A Waterfront Community is Born: the Kennebec Shores Story

The Kennebec Shores story began around 2006. After being involved with the creation and success of one of Ontario`s premier lakeside subdivisions, Badour Farm Waterfront Community, I was asked to find another quality property for a second project. But how do you find hundreds of acres of land on a large pristine lake, accessible from good public roads in this day and age? And so the search began.
After dozens of candidate sites were explored, we came upon 250 acres of gorgeous rolling land with almost a mile of excellent shoreline on big, beautiful Kennebec Lake. And, with access right off of Highway 7, it was perfect. So how could this piece of heaven remain untouched all these years? It was owned by someone who recognized its recreational value and operated a cross-country ski resort on the site since the 1960s. At one point there was even a lift on the highest hill for alpine skiing. We bought the property in the winter of 2010.
It was time to get to work. Creating a new waterfront community in our modern regulatory environment is no small task. The subdivision was the first to be subject to the stringent requirements of Central Frontenac Township’s new Official Plan. We worked closely with the Township and the Kennebec Lake Association throughout the development approval process. The subdivision was carefully designed to respect sensitive natural features and to ensure the long-term sustainability of the lake. Recognizing the incredible recreational potential of the hills, ponds, scenic lookouts, and network of trails, we decided to give almost two-thirds of the property to the Township for parkland.
Frontenac County approved our subdivision on February 20, 2014. Kennebec Shores Waterfront Community was born. The County’s decision followed completion of extensive studies and reports, and review by the Township and numerous government agencies. We completed reports on archaeology, lake impacts, environmental impacts, land use planning, hydrogeology and terrain analysis, stormwater management and drainage, and traffic impacts, to name a few. We also prepared a land stewardship manual with specific information on the Kennebec Lake area that will be provided to each lot purchaser.
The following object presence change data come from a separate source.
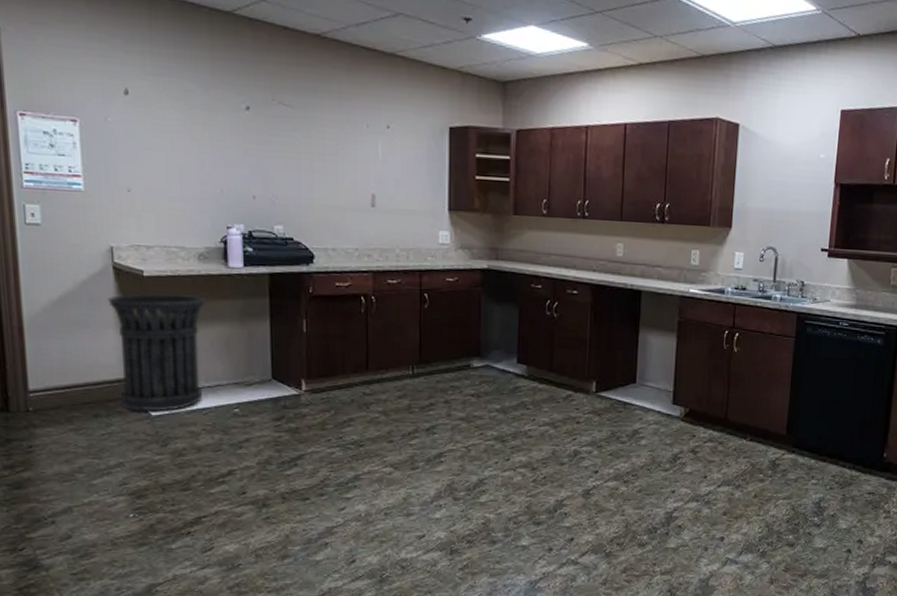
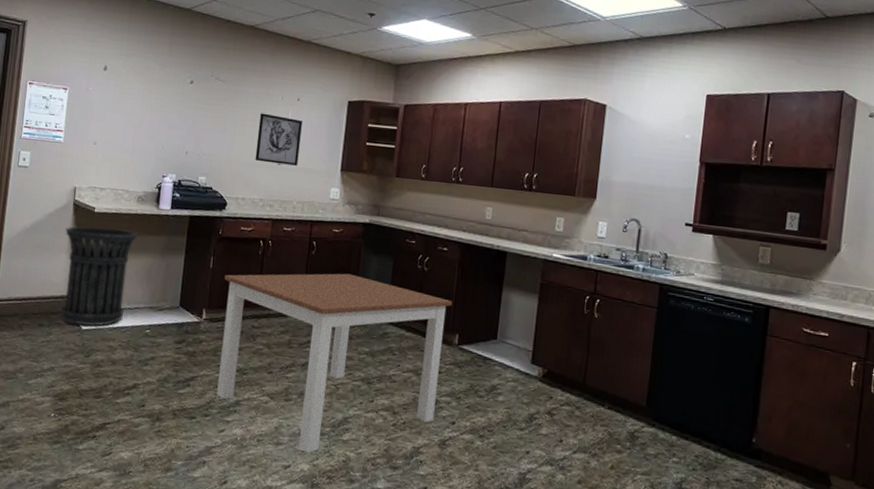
dining table: none [323,326,587,519] -> present [216,273,453,453]
wall art: none [341,144,396,207] -> present [255,113,302,166]

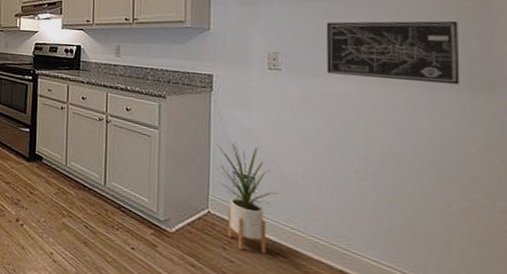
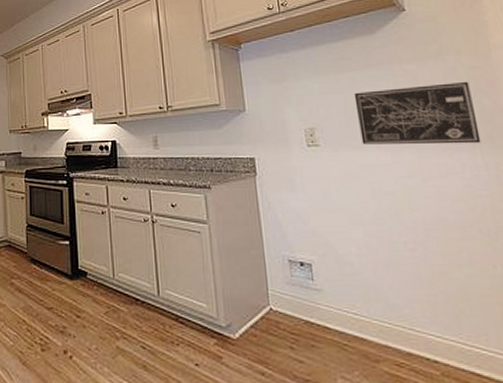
house plant: present [217,142,278,254] -> none [269,227,336,348]

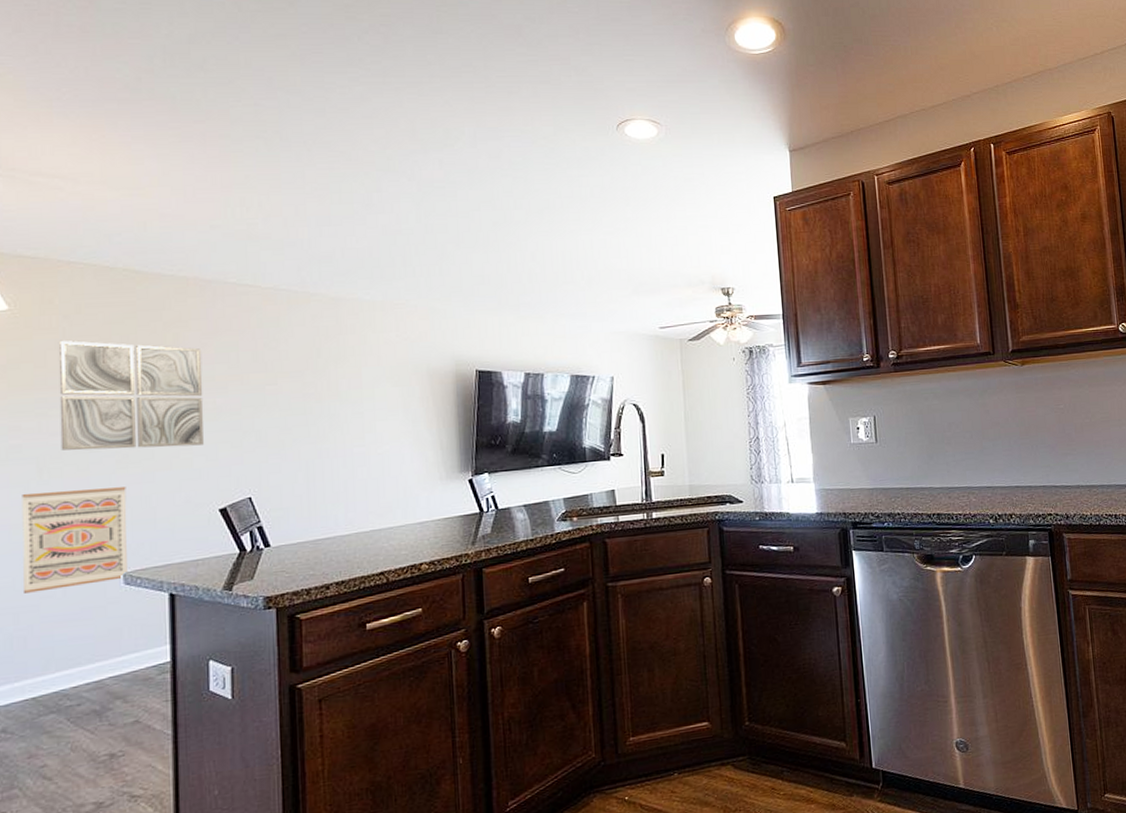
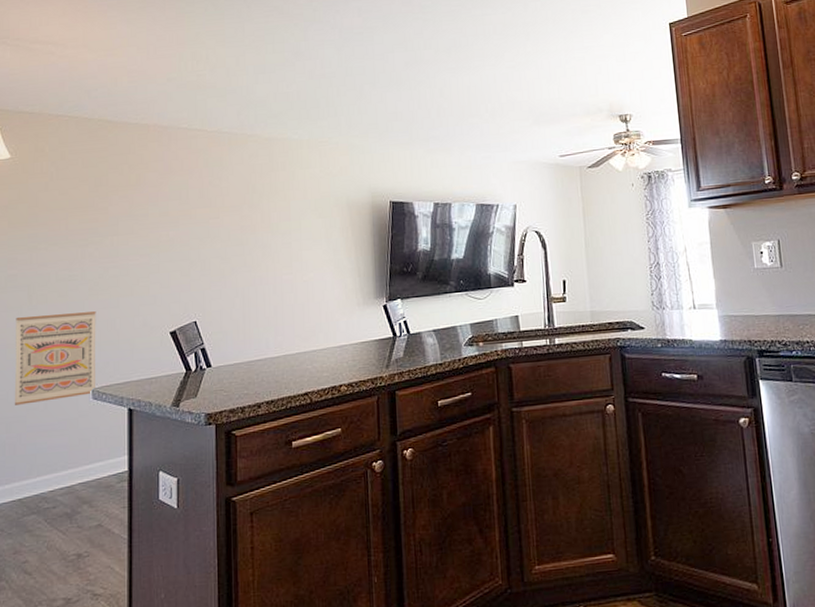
wall art: present [59,340,204,451] -> none [47,183,159,279]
Municipalities have become increasingly concerned about the quality of roads servicing waterfront developments. In Central Frontenac, new subdivision roads must be four-season, paved, and of a high design standard. This can be a challenge in the rugged lands of the Canadian Shield. Nordic Road, named in recognition of the site’s history, exceeds these standards and follows a route that respects the character of the landscape. Building sites have also been carefully chosen and prepared in locations offering optimal privacy, ease of construction, and access to the shore.
We are thrilled as we watch our community take shape. The road is now built and we look forward to paving it once more work is done preparing driveways. The hydro lines were strung in the spring and high speed internet and phone lines are coming in September. As exciting as it is to see the physical work being completed, what I look forward to most in the coming years is seeing bicycles roll down Nordic Road, hikers follow our wooded trails, and hearing the distant sounds of families enjoying the lake. That’s what memories are made of!